Stellt euch eine Frau vor, der jahrelang eingeredet wurde, sie müsse sich „für andere aufopfern“. Sie wuchs mit dem Glauben auf, ihre Bedürfnisse seien unwichtig. Dieses Programm führte sie in Beziehungen, in denen sie immer im Hintergrund stand, erschöpft und traurig war. Erst als sie bewusst begann, sich von diesem Muster zu lösen, sich erlaubte, Nein zu sagen und ihre Grenzen zu wahren, entdeckte sie, dass sie nicht nur Erleichterung verspürte, sondern auch andere begannen, ihr mit mehr Respekt zu begegnen. Oder ein Mann, der mit dem Glauben aufwuchs, er müsse „stark“ sein und dürfe niemals Schwäche zeigen. Dieses Programm schnitt ihn von seinem Herzen ab. Als er begann, es durch Weinen, Reden und das Eingestehen seines Schmerzes zu befreien, fühlte er sich plötzlich freier, als hätte er eine Tür geöffnet, hinter der das wahre Leben wartete. Dieser Weg ist nicht leicht. Die Seele sehnt sich nach Freiheit, doch der Verstand klammert sich an das Vertraute. Wenn wir versuchen, alte Muster loszulassen, entsteht Widerstand. Angst kann zurückkehren. Chaos oder Leere können sich breitmachen. Es ist, als trüge man jahrelang zu enge Schuhe, und selbst wenn man sie endlich auszieht, schmerzen die Füße noch eine Weile. Der Prozess des Loslassens kann schwierig sein, weil der Verstand nicht weiß, wer wir ohne diese alten Rollen und Masken sind.
Doch in dieser Leere entsteht Erleichterung. Wenn wir uns von dem trennen, was nicht wirklich zu uns gehört, fühlen wir uns leichter, als hätte uns jemand endlich eine schwere Last abgenommen. Wir beginnen, unsere eigene Stimme zu hören. Wir entdecken unsere wahren Wünsche. Wir erlauben uns, so zu sein, wie wir wirklich sind. Das Bedürfnis, der Welt ständig etwas beweisen zu müssen, schwindet, denn die Seele findet endlich Harmonie mit sich selbst.

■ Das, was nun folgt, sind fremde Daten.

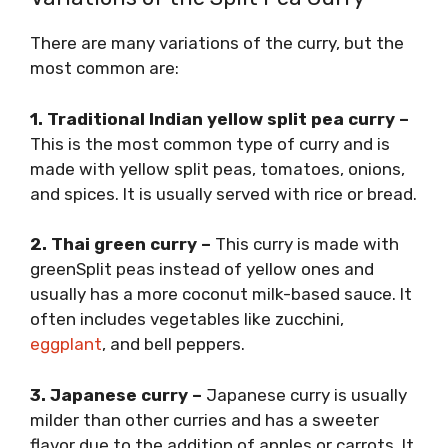
There are many variations of the curry, but the
most common are:
1. Traditional Indian yellow split pea curry –
This is the most common type of curry and is
made with yellow split peas, tomatoes, onions,
and spices. It is usually served with rice or bread.
2. Thai green curry –
This curry is made with
greenSplit peas instead of yellow ones and
usually has a more coconut milk-based sauce. It
often includes vegetables like zucchini,
eggplant
, and bell peppers.
3. Japanese curry –
Japanese curry is usually
milder than other curries and has a sweeter
flavor due to the addition of apples or carrots. It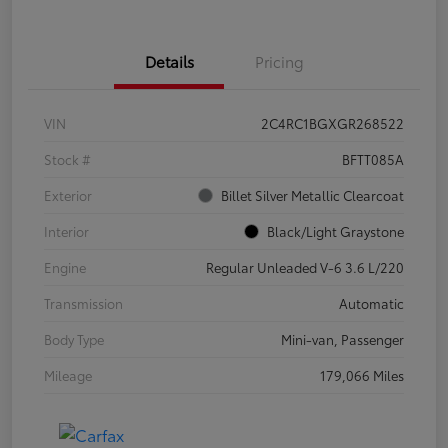
Details
Pricing
VIN
2C4RC1BGXGR268522
Stock #
BFTT085A
Exterior
Billet Silver Metallic Clearcoat
Interior
Black/Light Graystone
Engine
Regular Unleaded V-6 3.6 L/220
Transmission
Automatic
Body Type
Mini-van, Passenger
Mileage
179,066 Miles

Diese Programme loszulassen ist keine Flucht. Es ist eine Rückkehr. Eine Rückkehr zur Authentizität, zu dem, was in uns rein war, bevor die Welt begann, ihre Geschichte in unsere Herzen zu schreiben. Es ist harte Arbeit, denn es erfordert den Mut, in den Spiegel zu schauen und zu sagen: „Das bin nicht ich. Das ist nur ein Schatten, den ich mit mir herumgetragen habe.“ Doch die Belohnung ist unbezahlbar. Ein Leben, das im Einklang mit uns, unserer Seele und unseren wahren Wünschen fließt.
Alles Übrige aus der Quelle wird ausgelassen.